Attorney General William Barr coordinated the deployment of federal forces to violently disperse peaceful protesters in Washington. The Department of Homeland Security sent armed forces to Portland, Ore., and other cities over the objections of local officials under the guise of maintaining law and order. Their actions predictably provoked heightened violence.
These abuses of federal authority are so extreme that Gen. Mark Milley, chairman of the Joint Chiefs of Staff, rightly felt compelled to pledge that the military will play no role in the election or its aftermath.
That’s a former national security advisor’ assessment.
“This isn’t an administration,” write columnist Max Boot. “It’s an ongoing criminal conspiracy.”

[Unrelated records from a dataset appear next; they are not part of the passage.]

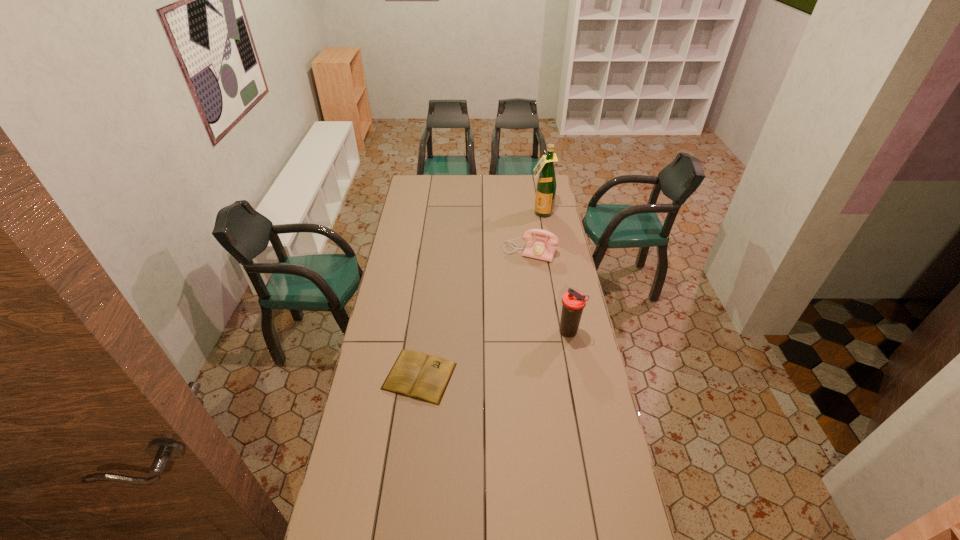
Where is `free space located 0.110m on the dial of the second shortest object`? The height and width of the screenshot is (540, 960). free space located 0.110m on the dial of the second shortest object is located at coordinates (516, 276).

I want to click on free location located on the dial of the second shortest object, so click(x=507, y=299).

Where is `free space located 0.390m on the dial of the second shortest object`? Image resolution: width=960 pixels, height=540 pixels. free space located 0.390m on the dial of the second shortest object is located at coordinates (499, 316).

In order to click on free space located 0.220m on the front-facing side of the liquor in this screenshot , I will do `click(533, 240)`.

You are a GUI agent. You are given a task and a screenshot of the screen. Output one action in this format:
    pyautogui.click(x=<x>, y=<y>)
    Task: Click on the vacant area situated 0.190m on the front-facing side of the liquor
    
    Given the screenshot: What is the action you would take?
    pyautogui.click(x=534, y=237)

You are a GUI agent. You are given a task and a screenshot of the screen. Output one action in this format:
    pyautogui.click(x=<x>, y=<y>)
    Task: Click on the vacant space situated 0.260m on the front-facing side of the liquor
    The width and height of the screenshot is (960, 540).
    Given the screenshot: What is the action you would take?
    tap(532, 245)

Where is `object that is at the left edge`? object that is at the left edge is located at coordinates (414, 374).

This screenshot has width=960, height=540. Find the location of `thermos bottle that is at the right edge`. thermos bottle that is at the right edge is located at coordinates (573, 302).

Find the location of a particular element. This screenshot has width=960, height=540. telephone that is at the right edge is located at coordinates (544, 247).

The height and width of the screenshot is (540, 960). In order to click on liquor at the right edge in this screenshot , I will do `click(546, 185)`.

“It is entirely fitting that Donald Trump — the least law-abiding president in our history — was renominated at a convention that was itself a seeming cavalcade of crime,” Boot adds. “Trump not only flouted the law but also reveled in doing so. During his acceptance speech, he boasted, “We’re here — they’re not,” and the New York Times reported that Trump “relished the fact that no one could do anything to stop him.”
This is, of course, barely scratching the surface of an administration that should more accurately be described as an ongoing criminal conspiracy. While many of Trump’s awful acts — e.g., confining children in cages or unleashing riot police on peaceful protesters — are merely violations of democratic norms, there is also plentiful evidence of lawbreaking on his part.
The U.S. attorney for the Southern District of New York has identified Trump as “Individual-1” in a conspiracy with his attorney Michael Cohen to violate campaign finance laws by secretly paying off two women with whom he allegedly had affairs. Cohen went to prison; Trump, who as president claims immunity from prosecution, wasn’t indicted.
Special counsel Robert S. Mueller III uncovered a great deal more potential illegality. He found 10 instances when Trump might have obstructed justice, and in at least four of those cases he found evidence that Trump’s conduct met all three elements of the obstruction-of-justice statute. Each violation carries a maximum penalty of 20 years in prison. The recent report from the Senate Intelligence Committee suggests that Trump also lied to Mueller when, in written testimony, he claimed not to remember speaking to Roger Stone about WikiLeaks. If he committed perjury, that would subject him to up to five years’ imprisonment.
This is the “Law and Order?” The only way to apply law and order to Donald John Trump should be indictment, conviction and punishment in a dark, dank prison surrounding by the thugs he so admires, employed and appointed as president.
That would be a fitting “tribute” to the criminal man who tried so hard to destroy democracy and America.